::: Selected extract :::

Why do people deliberately create gross metaphors?


Metaphors are excellent ways to make abstract ideas more concrete by providing a visual image of what you are trying to convey. But I am a little puzzled by people who use this device to bring up mental images that are so utterly distasteful that one does not want to even contemplate the image, which seems to defeat the purpose of using metaphors.

Take this post that took Felix Salmon to task for giving prospective journalists bad advice by discouraging them from pursuing careers in that field. These are some of the things the writer said:

All of mankind got together Monday morning and agreed to urinate in the cereal of Felix Salmon, who, in turn, decided to douse the dreams of aspiring journalists with gasoline and toss a match in their general direction.

Felix Salmon, of course, didn’t find piss in his Fruit Loops two days ago.

I have noticed that there are quite a few scatological metaphors in blogs and I am somewhat at a loss to understand the reasons for it. These metaphors are attention grabbers no doubt, but then one immediately wants to forget them because the images they create in one’s mind are disgusting. I am very likely to stop reading such an article immediately.

Maybe I’m just too old-fashioned and nowadays people don’t find those mental images as unpleasant as I do.

Comments

  1. Rob Grigjanis says

    “Who pissed in your corn flakes?” is a time-honoured way of asking someone why they are such a bad mood.

  2. Brony, Social Justice Cenobite says

    Language is filled with metaphors that use our bodies in many ways. I think that the reason that gross metaphors are used has to do with how humor works (the parts that are less subjective) and the purpose of the specific metaphor.

    I’ve recently been reading a lot about the purpose of humor for reasons of being more effective in arguments (It lets me understand things about the purpose of an opponents humor). This is a paper that I like though I’m still getting used to the details of the field so I can’t say how meaningful the results are yet.
    Emotional structure of jokes: a corpus-based investigation.
    This paper discusses how humor is meant to transform emotions. That transformation can be from one emotion to another, a reduction in the intensity of an emotion, an increase in the intensity and combinations. The humor the papers looks at is meant to transform fear, hatred and disgust. Interestingly most disgust based humor tends to make the disgust worse.

:::

Directions for this task: Extend the piece on gross metaphors, picking up right after its last sentence.

::: Material shown :::

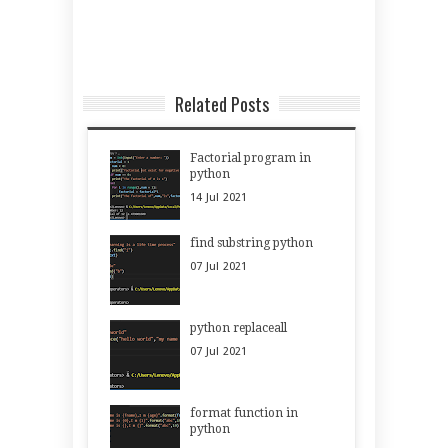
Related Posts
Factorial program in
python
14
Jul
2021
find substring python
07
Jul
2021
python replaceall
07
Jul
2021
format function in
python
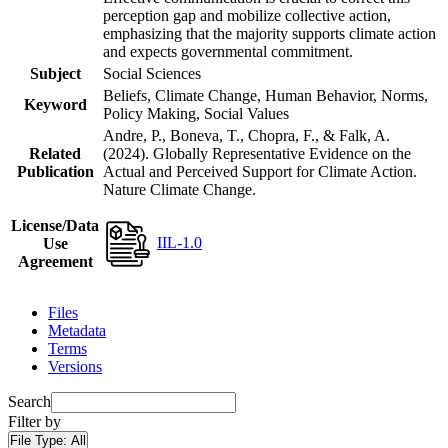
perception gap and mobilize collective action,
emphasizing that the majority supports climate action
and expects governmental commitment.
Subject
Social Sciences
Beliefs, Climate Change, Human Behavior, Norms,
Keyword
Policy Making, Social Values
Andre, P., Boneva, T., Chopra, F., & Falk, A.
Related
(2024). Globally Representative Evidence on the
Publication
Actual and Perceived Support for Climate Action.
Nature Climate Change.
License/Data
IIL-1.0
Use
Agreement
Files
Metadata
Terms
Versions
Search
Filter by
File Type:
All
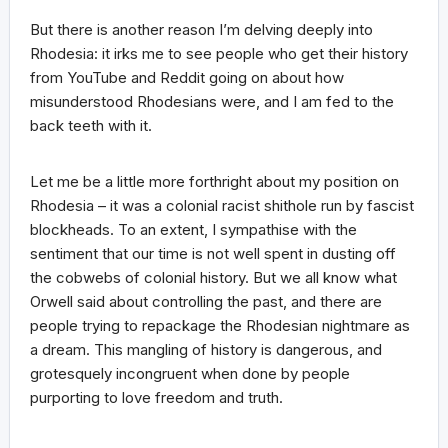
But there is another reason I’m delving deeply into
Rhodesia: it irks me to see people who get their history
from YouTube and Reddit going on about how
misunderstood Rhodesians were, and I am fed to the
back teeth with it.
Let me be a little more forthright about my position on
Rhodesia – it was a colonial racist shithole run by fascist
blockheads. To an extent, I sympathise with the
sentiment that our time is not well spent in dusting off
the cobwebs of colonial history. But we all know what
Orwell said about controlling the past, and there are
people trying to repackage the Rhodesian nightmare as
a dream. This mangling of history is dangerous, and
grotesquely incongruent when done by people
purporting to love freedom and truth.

:::

The answer:
    If I had to speculate I would say that an instinctual purpose of making disgust humor worse is to encourage remembering of what should be considered disgusting. Since humor takes place in a safe setting there is no real thing to be disgusted by, it’s like mild aggression for play. The metaphor is meant to convey something that can’t be simply stated and using it lets a person express their emotions. So the whole thing ends up triggering humor, lets emotions get expressed, and if the person is expressing emotions does not like the object of expression they may also enjoy it being connected to the disgust.

  3. Heidi Nemeth says

    Mental images?! As a mother of four and now grandmother of five, dealing with poop can be and now is an every day reality for me. The toddler-aged brother of Audrey’s newborn had the flu this last week. You could say I was up to my elbows in poop. While changing those diapers, I have often reflected that polite society doesn’t look favorably on discussions of excrement. Yet that is a way of isolating caretakers of young children, farm workers, hospital workers, sanitation workers, plumbers and others for whom excrement is everyday work. Lucky are the people who don’t have to deal with it.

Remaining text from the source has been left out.